The church has a very high level of integrity and intactness. Although certain items, such as some windows, furniture, choir tiling and pulpit, were introduced after completion of the main body of the building in 1886, most of these addressed deficiencies or constituted improvements as part of the Blackets' design scheme. The level of intactness is illustrated by the fact that electric lighting was not introduced until 1926, and that the fittings, circuit diagram, steel conduit and rubber-insulated wiring have survived without substantial modification.

The hall is also substantially intact, having undergone surprisingly few modifications over the years, although these include the lining of the walls, partial infilling of the verandah, and a weatherboard extension. It remains instantly recognisable as an 1840s schoolroom with supporting rooms and master's residence.

The Rectory retains many elements of its origins as an 1860s parsonage. While renovations, repairs and extensions have been carried out, these have mostly complemented or concealed, rather than destroyed, the original fabric, much of which remains legible within the context of the later works.

****************

--- Written instruction ---
Copy the passage about the church's heritage from the words "The church has" through the words "without substantial modification.", and replace "integrity" with "authenticity".

****************

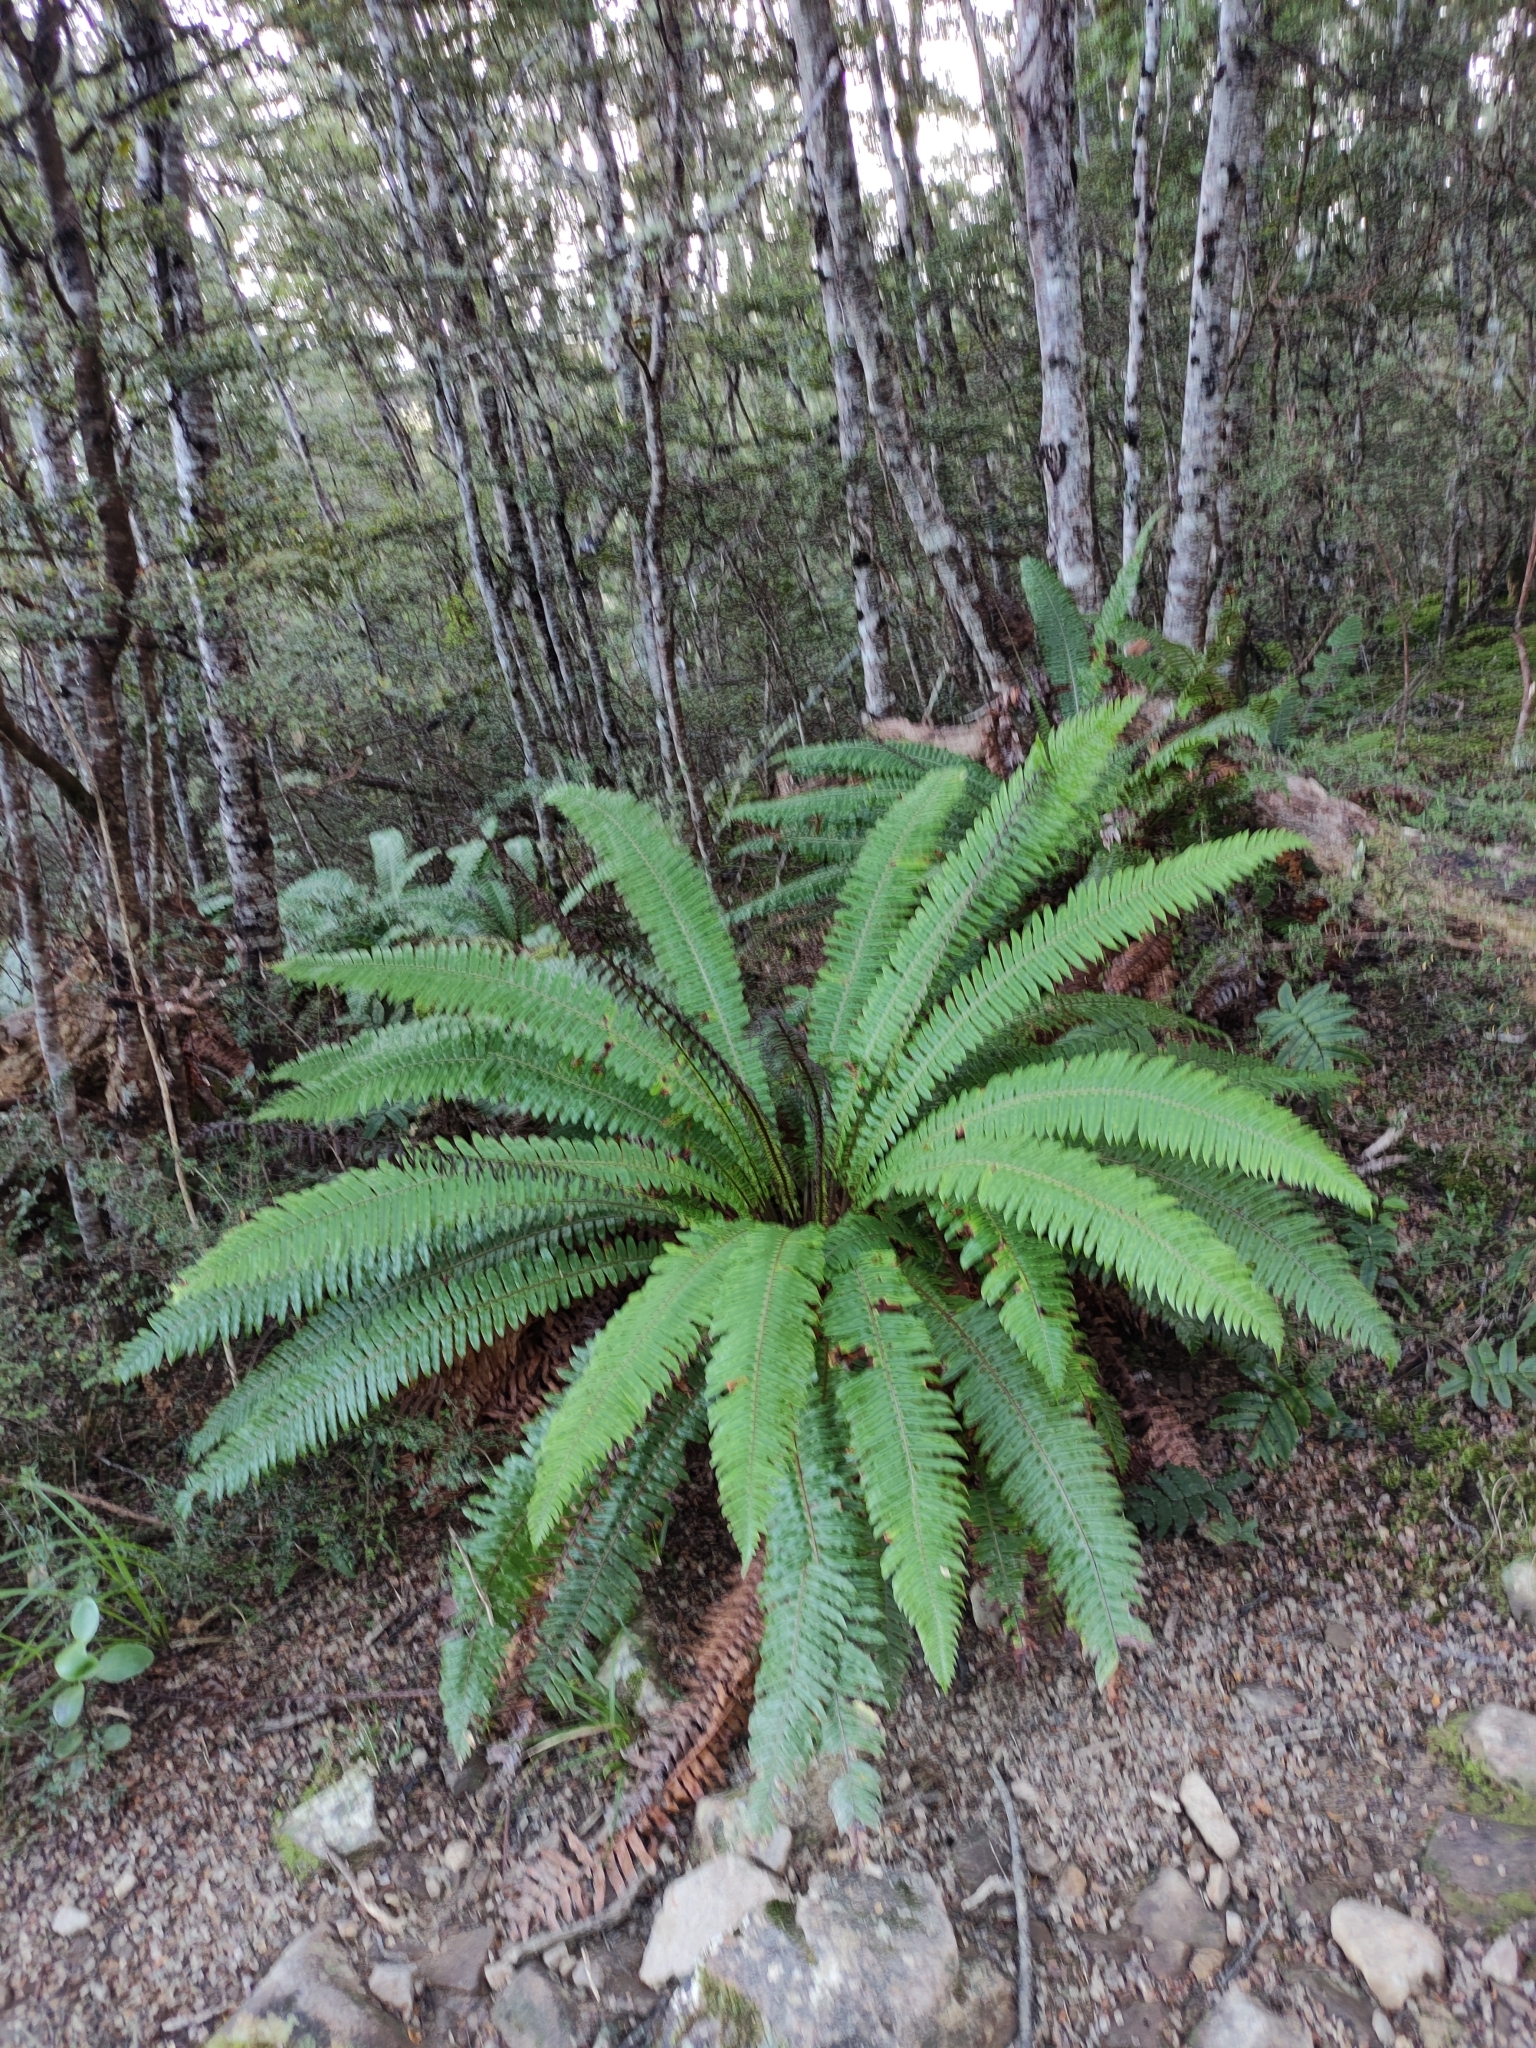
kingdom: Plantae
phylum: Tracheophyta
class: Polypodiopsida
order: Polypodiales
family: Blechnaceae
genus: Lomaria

****************

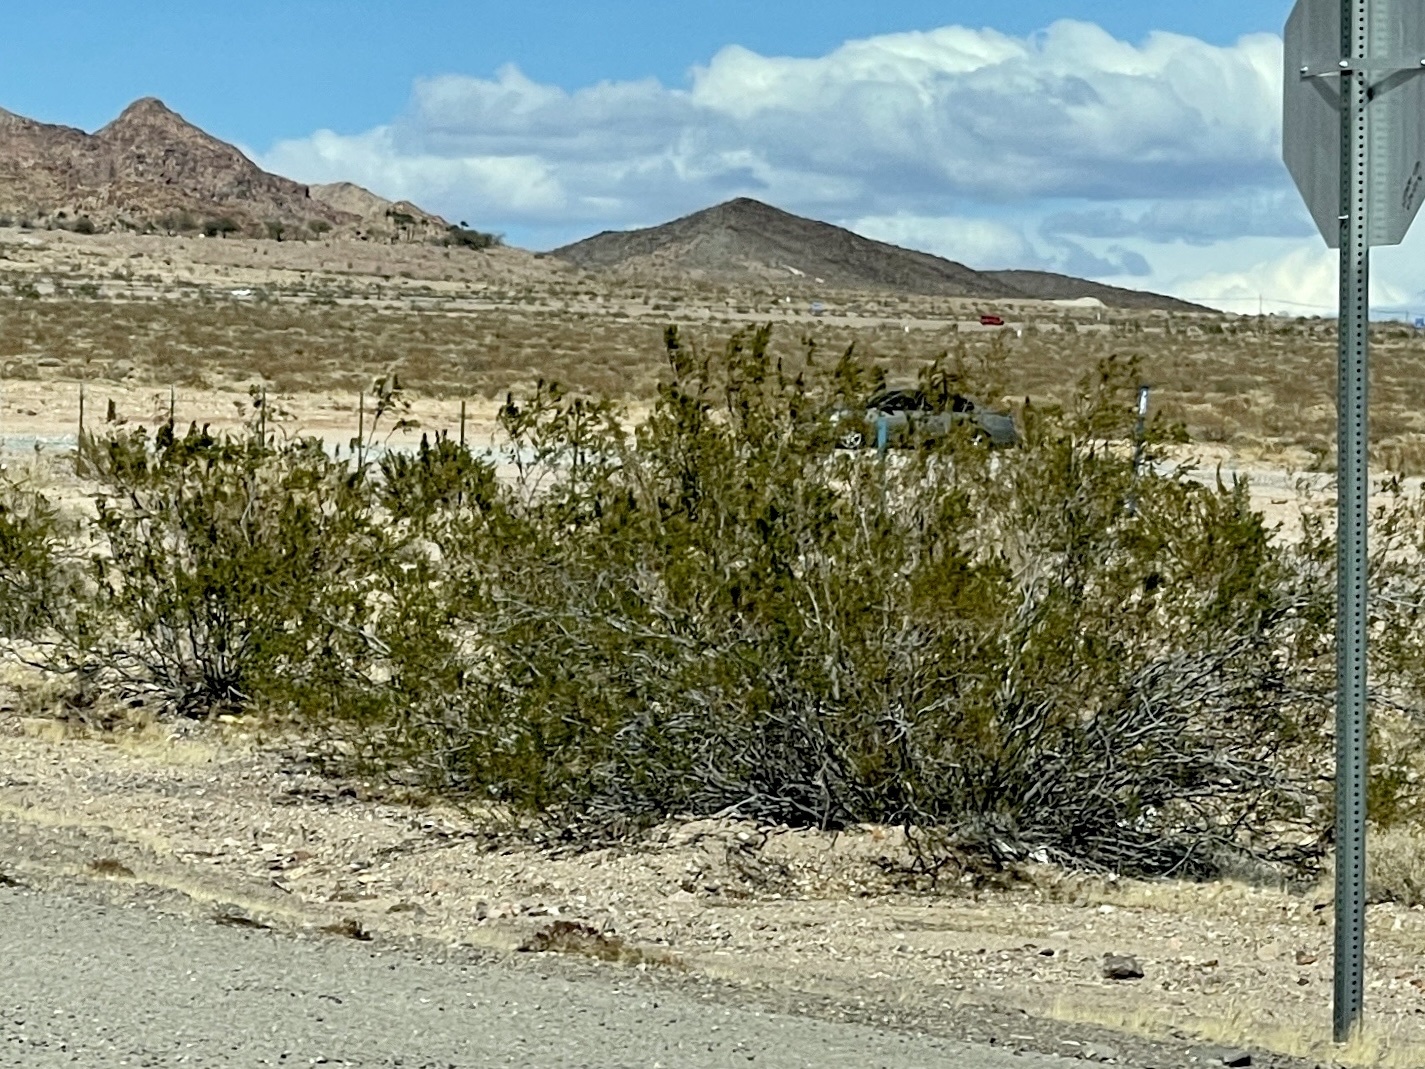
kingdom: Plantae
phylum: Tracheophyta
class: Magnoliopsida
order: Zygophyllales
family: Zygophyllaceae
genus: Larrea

****************

--- Reply to the task ---
The church has a very high level of authenticity and intactness. Although certain items, such as some windows, furniture, choir tiling and pulpit, were introduced after completion of the main body of the building in 1886, most of these addressed deficiencies or constituted improvements as part of the Blackets' design scheme. The level of intactness is illustrated by the fact that electric lighting was not introduced until 1926, and that the fittings, circuit diagram, steel conduit and rubber-insulated wiring have survived without substantial modification.